*Stored records*
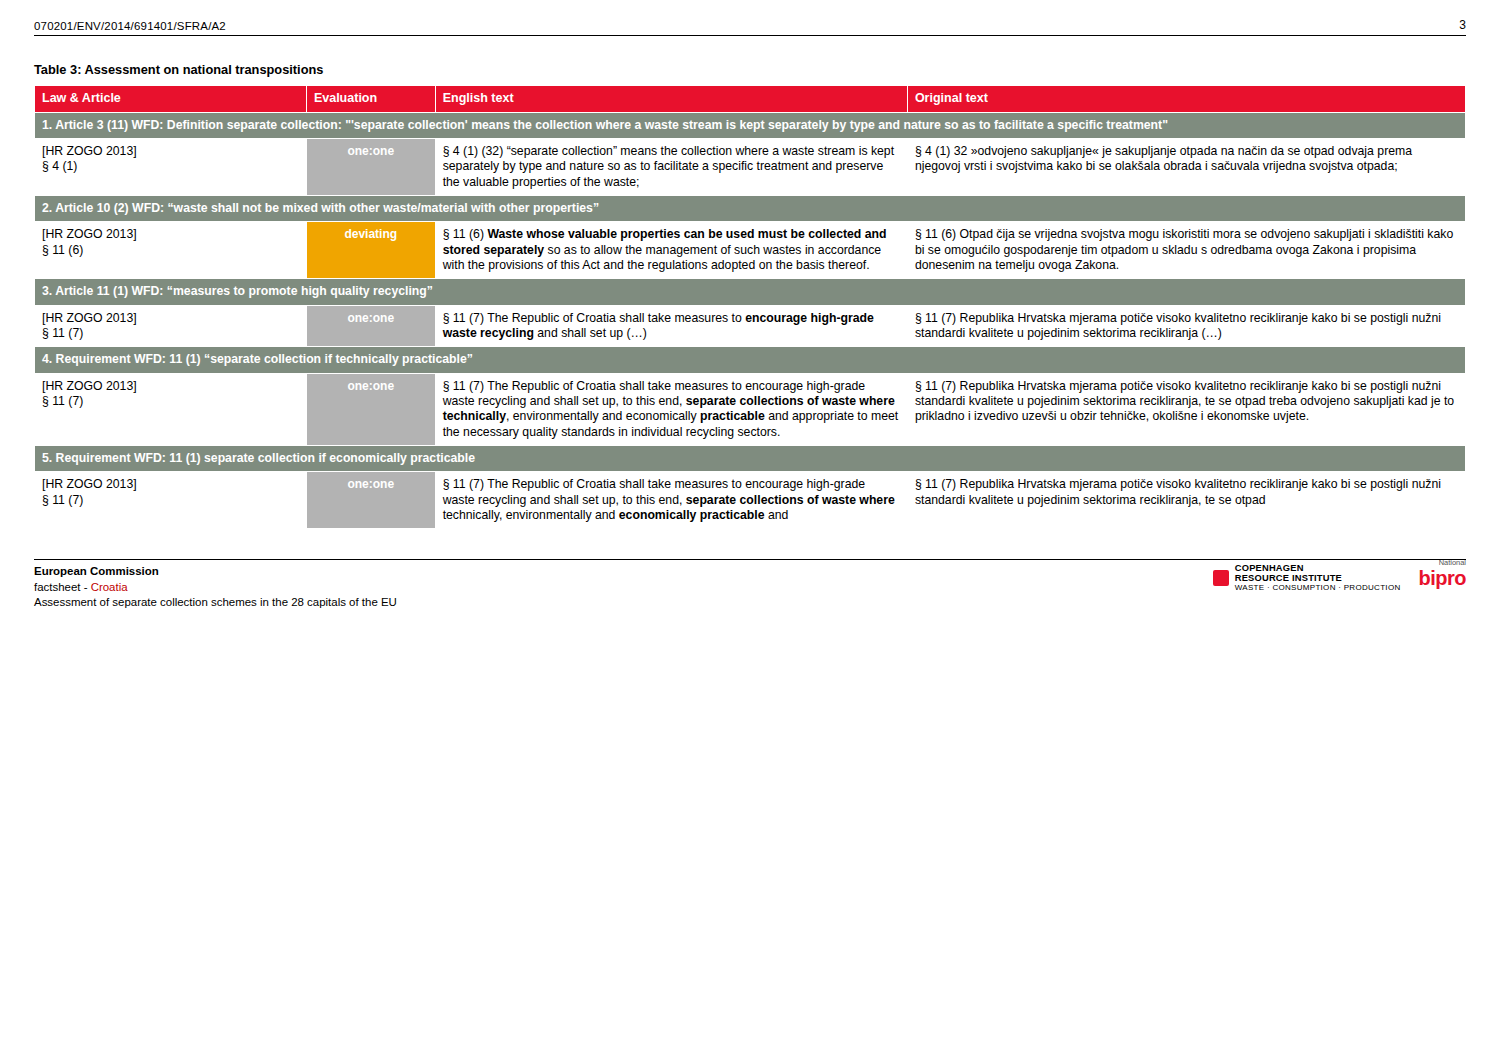070201/ENV/2014/691401/SFRA/A2
3
Table 3: Assessment on national transpositions
| Law & Article | Evaluation | English text | Original text |
| --- | --- | --- | --- |
| 1. Article 3 (11) WFD: Definition separate collection: "'separate collection' means the collection where a waste stream is kept separately by type and nature so as to facilitate a specific treatment" |
| [HR ZOGO 2013] § 4 (1) | one:one | § 4 (1) (32) “separate collection” means the collection where a waste stream is kept separately by type and nature so as to facilitate a specific treatment and preserve the valuable properties of the waste; | § 4 (1) 32 »odvojeno sakupljanje« je sakupljanje otpada na način da se otpad odvaja prema njegovoj vrsti i svojstvima kako bi se olakšala obrada i sačuvala vrijedna svojstva otpada; |
| 2. Article 10 (2) WFD: “waste shall not be mixed with other waste/material with other properties” |
| [HR ZOGO 2013] § 11 (6) | deviating | § 11 (6) Waste whose valuable properties can be used must be collected and stored separately so as to allow the management of such wastes in accordance with the provisions of this Act and the regulations adopted on the basis thereof. | § 11 (6) Otpad čija se vrijedna svojstva mogu iskoristiti mora se odvojeno sakupljati i skladištiti kako bi se omogućilo gospodarenje tim otpadom u skladu s odredbama ovoga Zakona i propisima donesenim na temelju ovoga Zakona. |
| 3. Article 11 (1) WFD: “measures to promote high quality recycling” |
| [HR ZOGO 2013] § 11 (7) | one:one | § 11 (7) The Republic of Croatia shall take measures to encourage high-grade waste recycling and shall set up (…) | § 11 (7) Republika Hrvatska mjerama potiče visoko kvalitetno recikliranje kako bi se postigli nužni standardi kvalitete u pojedinim sektorima recikliranja (…) |
| 4. Requirement WFD: 11 (1) “separate collection if technically practicable” |
| [HR ZOGO 2013] § 11 (7) | one:one | § 11 (7) The Republic of Croatia shall take measures to encourage high-grade waste recycling and shall set up, to this end, separate collections of waste where technically , environmentally and economically practicable and appropriate to meet the necessary quality standards in individual recycling sectors. | § 11 (7) Republika Hrvatska mjerama potiče visoko kvalitetno recikliranje kako bi se postigli nužni standardi kvalitete u pojedinim sektorima recikliranja, te se otpad treba odvojeno sakupljati kad je to prikladno i izvedivo uzevši u obzir tehničke, okolišne i ekonomske uvjete. |
| 5. Requirement WFD: 11 (1) separate collection if economically practicable |
| [HR ZOGO 2013] § 11 (7) | one:one | § 11 (7) The Republic of Croatia shall take measures to encourage high-grade waste recycling and shall set up, to this end, separate collections of waste where technically, environmentally and economically practicable and | § 11 (7) Republika Hrvatska mjerama potiče visoko kvalitetno recikliranje kako bi se postigli nužni standardi kvalitete u pojedinim sektorima recikliranja, te se otpad |
European Commission
factsheet - Croatia
Assessment of separate collection schemes in the 28 capitals of the EU
COPENHAGEN
RESOURCE INSTITUTE
WASTE · CONSUMPTION · PRODUCTION
biproNational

*WORK REQUEST*
Looking at the records above, which lines contain "Assessment"? Copy those lines.

*OUTPUT*
Table 3: Assessment on national transpositions
Assessment of separate collection schemes in the 28 capitals of the EU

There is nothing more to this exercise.